We present SingSong, a system which generates instrumental music to accompany input vocals, potentially offering musicians and non-musicians alike an intuitive new way to create music featuring their own voice. To accomplish this, we build on recent developments in musical source separation and audio generation. Specifically, we apply a state-of-the-art source separation algorithm to a large corpus of music audio to produce aligned pairs of vocals and instrumental sources. Then, we adapt AudioLM---a state-of-the-art approach for unconditional audio generation---to be suitable for conditional ''audio-to-audio'' generation tasks, and train it on the source-separated (vocal, instrumental) pairs.
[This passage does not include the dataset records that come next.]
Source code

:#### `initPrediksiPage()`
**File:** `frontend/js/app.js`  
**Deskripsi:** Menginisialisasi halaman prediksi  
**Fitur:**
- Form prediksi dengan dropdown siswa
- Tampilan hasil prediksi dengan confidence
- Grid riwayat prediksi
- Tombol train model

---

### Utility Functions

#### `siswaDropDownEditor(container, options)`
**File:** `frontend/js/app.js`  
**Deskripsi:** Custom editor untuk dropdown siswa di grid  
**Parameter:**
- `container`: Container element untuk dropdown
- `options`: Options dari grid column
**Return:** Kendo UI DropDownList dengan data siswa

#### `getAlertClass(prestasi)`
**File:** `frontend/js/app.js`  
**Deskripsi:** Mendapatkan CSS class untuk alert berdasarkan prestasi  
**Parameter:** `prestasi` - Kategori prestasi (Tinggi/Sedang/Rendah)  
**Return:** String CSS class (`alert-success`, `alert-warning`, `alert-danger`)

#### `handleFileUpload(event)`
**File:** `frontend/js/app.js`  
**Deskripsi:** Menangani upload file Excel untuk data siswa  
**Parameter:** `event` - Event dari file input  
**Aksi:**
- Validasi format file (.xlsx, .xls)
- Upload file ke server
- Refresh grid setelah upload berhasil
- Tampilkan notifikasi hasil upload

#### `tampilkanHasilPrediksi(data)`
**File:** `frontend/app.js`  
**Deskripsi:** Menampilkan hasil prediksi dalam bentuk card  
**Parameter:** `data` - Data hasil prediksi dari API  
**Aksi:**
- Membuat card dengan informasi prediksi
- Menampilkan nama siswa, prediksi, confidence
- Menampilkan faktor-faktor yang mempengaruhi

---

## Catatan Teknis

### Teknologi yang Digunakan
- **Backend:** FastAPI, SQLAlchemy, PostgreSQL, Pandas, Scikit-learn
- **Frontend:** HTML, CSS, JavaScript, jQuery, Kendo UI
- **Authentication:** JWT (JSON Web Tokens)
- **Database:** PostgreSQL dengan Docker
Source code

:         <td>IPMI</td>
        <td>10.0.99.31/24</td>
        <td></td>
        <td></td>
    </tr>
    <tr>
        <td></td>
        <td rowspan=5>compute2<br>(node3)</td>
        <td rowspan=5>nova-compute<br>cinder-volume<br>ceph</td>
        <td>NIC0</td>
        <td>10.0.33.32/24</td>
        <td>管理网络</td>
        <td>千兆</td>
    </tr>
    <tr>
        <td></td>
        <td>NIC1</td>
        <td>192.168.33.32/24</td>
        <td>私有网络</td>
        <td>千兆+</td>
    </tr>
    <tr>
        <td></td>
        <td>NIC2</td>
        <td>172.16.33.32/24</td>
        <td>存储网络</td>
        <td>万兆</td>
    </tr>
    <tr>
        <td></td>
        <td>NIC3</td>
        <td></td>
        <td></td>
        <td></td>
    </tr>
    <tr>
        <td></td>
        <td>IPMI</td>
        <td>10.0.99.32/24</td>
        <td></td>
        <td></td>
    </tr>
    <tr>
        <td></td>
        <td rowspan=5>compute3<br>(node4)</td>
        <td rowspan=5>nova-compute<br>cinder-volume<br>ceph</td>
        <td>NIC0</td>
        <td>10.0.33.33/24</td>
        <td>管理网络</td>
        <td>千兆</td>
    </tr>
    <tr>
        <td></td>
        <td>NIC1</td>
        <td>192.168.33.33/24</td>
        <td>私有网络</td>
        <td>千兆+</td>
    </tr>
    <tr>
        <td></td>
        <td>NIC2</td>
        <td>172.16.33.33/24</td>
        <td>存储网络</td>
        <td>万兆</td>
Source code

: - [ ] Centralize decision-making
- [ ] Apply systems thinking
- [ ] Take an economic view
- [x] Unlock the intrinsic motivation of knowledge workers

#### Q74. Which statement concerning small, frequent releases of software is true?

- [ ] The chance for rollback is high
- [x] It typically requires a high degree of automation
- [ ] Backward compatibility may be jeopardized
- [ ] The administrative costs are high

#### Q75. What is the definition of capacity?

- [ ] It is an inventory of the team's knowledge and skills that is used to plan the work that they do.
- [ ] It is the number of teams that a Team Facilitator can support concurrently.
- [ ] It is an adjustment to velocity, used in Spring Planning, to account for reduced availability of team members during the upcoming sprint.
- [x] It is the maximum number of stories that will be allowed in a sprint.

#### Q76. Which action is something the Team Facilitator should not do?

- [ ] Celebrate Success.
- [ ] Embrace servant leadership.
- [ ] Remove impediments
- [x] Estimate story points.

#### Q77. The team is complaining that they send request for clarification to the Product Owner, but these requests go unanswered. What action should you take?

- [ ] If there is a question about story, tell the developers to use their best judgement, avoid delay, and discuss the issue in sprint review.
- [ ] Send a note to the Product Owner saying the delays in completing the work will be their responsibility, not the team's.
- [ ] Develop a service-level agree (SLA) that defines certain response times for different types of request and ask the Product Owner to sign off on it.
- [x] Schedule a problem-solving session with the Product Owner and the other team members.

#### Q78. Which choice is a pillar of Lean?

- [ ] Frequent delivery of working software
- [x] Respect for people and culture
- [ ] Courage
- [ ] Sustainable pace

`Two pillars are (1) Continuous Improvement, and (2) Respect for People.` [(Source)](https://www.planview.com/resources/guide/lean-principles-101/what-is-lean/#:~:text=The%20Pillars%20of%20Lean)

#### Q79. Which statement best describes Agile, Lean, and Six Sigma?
To improve our system's generalization from source-separated training data (where the vocals contain artifacts of the instrumental) to isolated vocals we might expect from users, we explore a number of different featurizations of vocal inputs, the best of which improves quantitative performance on isolated vocals by 53% relative to the default AudioLM featurization. In a pairwise comparison with the same vocal inputs, listeners expressed a significant preference for instrumentals generated by SingSong compared to those from a strong retrieval baseline.

For our study, listeners are presented a pair of 10s vocal-instrumental mixtures, where the vocals are identical between the two mixtures and come from MUSDB18-test, and the instrumentals come from different sources (ground truth, our models, or baselines). Listeners are asked to indicate in which of the two mixtures do the instrumental accompaniments seem more musically compatible with the vocals.